Tesia came home on June 21, 2000 with her ventilator. Within a week of coming home, she had already begun to gain weight and progress in her development, including smiling. Each day was a tremendous improvement from her condition and behavior in the hospital. She began taking a bottle by mouth without needing the rest of her food given by nasogastric tube. She would hold her bottle by herself. Her vision test came back with a perfect score, however, her hearing test showed that she could not hear at all in her right ear. After follow up testing, the ENT surgeon agreed that she would need tubes placed in her ears.
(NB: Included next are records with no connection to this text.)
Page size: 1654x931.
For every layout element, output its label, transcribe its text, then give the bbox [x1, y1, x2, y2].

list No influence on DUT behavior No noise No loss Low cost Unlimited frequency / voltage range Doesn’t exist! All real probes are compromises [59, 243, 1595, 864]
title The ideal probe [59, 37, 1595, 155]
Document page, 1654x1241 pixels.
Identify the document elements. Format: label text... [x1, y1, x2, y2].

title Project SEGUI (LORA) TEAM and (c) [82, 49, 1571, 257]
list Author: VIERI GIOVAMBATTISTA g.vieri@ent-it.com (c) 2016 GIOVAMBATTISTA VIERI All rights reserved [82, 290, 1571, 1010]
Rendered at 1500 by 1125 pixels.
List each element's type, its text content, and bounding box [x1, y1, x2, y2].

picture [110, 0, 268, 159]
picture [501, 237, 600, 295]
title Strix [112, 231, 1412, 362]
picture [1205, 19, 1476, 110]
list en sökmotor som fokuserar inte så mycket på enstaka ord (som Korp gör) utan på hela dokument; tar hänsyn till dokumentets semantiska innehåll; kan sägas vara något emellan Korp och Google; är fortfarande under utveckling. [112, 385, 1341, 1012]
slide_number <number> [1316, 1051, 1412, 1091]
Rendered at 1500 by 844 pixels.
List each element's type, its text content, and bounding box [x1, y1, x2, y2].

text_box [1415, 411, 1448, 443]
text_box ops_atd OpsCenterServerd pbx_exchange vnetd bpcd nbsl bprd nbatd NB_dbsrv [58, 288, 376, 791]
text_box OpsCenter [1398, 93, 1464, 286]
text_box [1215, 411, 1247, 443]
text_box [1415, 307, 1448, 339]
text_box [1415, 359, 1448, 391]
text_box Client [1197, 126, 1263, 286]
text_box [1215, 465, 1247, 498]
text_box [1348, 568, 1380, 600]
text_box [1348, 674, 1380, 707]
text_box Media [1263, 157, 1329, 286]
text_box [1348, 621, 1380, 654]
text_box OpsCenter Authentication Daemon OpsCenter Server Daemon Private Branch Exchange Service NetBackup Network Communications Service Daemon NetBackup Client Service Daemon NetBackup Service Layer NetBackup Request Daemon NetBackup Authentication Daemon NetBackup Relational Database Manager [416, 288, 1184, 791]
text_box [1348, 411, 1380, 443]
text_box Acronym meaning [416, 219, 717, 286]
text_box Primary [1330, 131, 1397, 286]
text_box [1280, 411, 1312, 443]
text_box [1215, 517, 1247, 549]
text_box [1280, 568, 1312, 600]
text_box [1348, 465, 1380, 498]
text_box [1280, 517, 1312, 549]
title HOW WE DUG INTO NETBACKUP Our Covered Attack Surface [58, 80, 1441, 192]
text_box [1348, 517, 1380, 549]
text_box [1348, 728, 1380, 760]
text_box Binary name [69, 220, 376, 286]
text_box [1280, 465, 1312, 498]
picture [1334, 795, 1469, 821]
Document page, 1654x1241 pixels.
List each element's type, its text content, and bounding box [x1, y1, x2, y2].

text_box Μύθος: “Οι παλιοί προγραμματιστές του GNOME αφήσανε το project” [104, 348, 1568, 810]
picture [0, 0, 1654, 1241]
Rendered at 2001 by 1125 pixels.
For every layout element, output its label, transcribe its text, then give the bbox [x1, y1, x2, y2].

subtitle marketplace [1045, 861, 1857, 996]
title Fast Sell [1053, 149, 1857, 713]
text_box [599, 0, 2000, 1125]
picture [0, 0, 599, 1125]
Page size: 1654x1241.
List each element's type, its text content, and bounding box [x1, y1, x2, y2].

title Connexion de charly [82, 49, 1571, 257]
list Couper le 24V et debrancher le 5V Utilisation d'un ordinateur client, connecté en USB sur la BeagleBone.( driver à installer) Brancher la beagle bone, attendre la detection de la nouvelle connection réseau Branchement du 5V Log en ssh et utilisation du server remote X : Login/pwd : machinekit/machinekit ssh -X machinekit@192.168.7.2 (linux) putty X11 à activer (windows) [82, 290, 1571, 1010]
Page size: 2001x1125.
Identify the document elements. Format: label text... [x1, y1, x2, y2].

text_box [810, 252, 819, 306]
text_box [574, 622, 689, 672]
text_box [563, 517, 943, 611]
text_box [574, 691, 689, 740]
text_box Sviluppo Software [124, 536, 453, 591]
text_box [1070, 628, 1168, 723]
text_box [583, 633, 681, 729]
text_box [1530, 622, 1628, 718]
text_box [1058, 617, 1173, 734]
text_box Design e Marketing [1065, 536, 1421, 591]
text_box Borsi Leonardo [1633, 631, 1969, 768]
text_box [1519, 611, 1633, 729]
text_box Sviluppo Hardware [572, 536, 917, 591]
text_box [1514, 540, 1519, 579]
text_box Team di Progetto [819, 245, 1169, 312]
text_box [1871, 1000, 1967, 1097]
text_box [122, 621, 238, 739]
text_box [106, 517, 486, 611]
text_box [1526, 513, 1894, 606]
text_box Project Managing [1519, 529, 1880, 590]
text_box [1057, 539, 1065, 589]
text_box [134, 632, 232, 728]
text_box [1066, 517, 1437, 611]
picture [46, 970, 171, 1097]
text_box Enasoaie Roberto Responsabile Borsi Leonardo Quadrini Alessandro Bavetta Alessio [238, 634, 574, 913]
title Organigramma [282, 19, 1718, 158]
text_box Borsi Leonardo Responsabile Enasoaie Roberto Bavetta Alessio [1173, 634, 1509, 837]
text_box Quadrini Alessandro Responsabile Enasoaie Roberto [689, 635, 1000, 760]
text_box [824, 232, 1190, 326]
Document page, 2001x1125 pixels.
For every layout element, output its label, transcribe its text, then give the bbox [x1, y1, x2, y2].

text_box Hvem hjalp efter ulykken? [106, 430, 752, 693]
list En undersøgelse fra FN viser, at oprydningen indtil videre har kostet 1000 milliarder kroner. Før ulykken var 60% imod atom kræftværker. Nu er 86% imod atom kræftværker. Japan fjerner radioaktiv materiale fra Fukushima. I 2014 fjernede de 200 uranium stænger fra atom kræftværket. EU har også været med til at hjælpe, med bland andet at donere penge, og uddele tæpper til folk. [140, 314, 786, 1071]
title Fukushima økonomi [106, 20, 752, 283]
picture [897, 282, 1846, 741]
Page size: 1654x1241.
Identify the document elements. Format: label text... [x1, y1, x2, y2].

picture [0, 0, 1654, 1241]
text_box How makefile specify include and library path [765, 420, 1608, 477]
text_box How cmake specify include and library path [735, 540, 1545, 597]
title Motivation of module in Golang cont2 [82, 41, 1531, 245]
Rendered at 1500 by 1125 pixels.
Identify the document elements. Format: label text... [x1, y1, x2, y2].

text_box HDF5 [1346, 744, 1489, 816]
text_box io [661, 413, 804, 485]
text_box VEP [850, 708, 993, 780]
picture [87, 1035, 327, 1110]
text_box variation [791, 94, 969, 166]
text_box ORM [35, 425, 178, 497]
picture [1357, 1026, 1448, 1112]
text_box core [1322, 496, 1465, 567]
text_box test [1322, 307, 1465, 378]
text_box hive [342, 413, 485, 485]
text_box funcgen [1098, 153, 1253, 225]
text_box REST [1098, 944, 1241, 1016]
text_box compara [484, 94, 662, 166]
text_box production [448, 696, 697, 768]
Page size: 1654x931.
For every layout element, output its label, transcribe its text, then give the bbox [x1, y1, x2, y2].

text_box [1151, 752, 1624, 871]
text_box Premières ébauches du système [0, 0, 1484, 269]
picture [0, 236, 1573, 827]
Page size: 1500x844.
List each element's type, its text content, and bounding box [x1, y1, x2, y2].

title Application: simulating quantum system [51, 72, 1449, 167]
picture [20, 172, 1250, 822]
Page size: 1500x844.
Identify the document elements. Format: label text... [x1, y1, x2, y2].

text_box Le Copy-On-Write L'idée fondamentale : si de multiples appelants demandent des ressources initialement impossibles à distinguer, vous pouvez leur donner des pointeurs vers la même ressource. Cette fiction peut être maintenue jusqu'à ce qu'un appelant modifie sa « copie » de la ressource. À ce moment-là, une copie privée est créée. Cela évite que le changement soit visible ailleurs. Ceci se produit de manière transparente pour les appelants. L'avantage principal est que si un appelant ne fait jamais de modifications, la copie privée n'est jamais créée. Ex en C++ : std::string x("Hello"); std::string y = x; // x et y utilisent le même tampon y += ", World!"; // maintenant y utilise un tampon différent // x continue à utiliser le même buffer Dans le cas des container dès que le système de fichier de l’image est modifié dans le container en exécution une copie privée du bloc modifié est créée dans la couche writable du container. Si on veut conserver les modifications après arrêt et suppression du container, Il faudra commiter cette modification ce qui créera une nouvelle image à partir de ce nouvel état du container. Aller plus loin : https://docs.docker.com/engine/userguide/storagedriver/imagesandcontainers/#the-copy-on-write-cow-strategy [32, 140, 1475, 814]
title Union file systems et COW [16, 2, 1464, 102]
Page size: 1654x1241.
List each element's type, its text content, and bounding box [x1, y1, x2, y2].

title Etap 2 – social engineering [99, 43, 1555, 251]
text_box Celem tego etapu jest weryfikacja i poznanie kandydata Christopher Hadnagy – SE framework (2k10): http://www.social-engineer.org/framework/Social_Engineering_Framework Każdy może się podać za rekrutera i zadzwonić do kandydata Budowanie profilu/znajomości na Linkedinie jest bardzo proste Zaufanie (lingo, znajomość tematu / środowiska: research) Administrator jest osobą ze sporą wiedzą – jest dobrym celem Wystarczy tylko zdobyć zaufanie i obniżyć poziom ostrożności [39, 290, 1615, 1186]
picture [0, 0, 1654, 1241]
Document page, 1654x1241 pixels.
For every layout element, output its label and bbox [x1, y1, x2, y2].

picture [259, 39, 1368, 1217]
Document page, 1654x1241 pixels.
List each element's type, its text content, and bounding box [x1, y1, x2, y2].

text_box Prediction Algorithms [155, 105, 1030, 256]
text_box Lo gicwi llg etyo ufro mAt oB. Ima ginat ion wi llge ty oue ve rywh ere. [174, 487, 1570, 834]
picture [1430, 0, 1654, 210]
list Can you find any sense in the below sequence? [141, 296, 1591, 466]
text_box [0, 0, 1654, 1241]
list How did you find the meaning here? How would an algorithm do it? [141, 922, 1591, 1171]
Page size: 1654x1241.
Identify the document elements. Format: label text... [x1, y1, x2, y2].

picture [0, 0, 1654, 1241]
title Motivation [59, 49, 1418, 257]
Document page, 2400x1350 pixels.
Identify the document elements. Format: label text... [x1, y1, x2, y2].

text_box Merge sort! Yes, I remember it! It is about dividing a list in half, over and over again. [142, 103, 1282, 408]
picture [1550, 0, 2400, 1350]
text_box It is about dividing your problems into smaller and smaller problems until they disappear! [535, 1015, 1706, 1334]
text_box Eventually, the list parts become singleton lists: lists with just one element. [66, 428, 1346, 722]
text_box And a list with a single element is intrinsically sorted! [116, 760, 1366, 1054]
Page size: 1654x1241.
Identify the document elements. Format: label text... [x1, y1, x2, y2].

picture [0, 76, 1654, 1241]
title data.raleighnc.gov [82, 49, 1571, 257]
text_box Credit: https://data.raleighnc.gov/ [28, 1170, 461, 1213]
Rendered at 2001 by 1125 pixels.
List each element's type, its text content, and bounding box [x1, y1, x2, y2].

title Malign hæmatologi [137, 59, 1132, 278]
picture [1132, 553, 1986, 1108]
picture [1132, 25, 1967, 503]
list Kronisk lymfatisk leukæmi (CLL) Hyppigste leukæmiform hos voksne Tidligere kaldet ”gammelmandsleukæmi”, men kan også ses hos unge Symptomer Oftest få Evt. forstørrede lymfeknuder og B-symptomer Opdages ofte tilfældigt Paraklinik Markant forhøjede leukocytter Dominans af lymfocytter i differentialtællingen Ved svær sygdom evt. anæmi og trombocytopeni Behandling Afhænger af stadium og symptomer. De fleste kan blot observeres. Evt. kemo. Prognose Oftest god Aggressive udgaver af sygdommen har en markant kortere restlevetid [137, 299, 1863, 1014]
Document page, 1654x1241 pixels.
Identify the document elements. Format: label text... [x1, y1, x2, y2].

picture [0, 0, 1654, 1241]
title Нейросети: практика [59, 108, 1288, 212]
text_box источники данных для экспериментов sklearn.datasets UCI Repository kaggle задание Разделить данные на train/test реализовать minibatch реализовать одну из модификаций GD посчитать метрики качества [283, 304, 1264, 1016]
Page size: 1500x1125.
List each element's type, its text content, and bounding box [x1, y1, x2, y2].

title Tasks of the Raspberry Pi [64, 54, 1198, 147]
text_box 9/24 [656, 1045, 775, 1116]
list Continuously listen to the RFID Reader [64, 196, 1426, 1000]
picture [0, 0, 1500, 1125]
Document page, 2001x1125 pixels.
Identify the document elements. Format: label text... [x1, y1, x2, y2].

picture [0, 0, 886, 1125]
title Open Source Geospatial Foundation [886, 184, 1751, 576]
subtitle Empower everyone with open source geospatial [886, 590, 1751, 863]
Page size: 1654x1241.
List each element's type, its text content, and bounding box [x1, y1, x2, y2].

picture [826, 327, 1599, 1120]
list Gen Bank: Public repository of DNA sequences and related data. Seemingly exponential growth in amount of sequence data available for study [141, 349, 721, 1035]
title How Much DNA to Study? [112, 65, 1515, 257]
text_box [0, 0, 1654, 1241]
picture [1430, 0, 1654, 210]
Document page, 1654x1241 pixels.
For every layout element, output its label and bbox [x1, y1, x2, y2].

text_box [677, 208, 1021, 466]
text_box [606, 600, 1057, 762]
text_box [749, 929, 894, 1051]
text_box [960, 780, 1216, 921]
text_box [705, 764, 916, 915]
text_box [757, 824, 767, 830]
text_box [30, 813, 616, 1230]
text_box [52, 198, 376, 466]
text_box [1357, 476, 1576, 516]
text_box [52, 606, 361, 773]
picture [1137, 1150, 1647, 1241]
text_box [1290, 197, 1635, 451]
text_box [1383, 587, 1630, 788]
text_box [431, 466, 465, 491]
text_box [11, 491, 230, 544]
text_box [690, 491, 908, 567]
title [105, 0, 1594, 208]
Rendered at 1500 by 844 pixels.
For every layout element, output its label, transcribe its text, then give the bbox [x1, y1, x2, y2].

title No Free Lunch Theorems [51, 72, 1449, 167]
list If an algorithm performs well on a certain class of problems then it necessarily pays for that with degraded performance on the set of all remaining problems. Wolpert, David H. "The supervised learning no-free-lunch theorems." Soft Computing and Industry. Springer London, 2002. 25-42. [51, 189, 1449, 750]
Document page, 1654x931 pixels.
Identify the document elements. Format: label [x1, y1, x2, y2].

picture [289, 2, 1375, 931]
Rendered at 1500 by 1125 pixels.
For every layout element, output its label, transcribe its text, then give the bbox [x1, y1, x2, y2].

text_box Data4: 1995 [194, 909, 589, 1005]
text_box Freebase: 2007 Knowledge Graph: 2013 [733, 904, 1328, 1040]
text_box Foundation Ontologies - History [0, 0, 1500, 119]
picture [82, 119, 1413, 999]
Actually, the surgery is called a myringotomy, and small blue tubes are placed in the eardrum, so the fluid that builds up behind the eardrum can drain properly. When she got bigger, the tubes fell out by themselves. Tesia had special therapists come to the home each week to evaluate her development. As a comparison, when she was in the hospital, they said she had the development of a one month old baby when she was in fact 6 months old. After being home a little while we were told she would be one month behind in her development until about 2 years, because she was 4 weeks premature.
At age 17 she is now slightly delayed in only areas of behavioral and emotional development. She’s in all mainstreamed classes except math and reading, and her reading and vocabulary skills put her at the top of her class.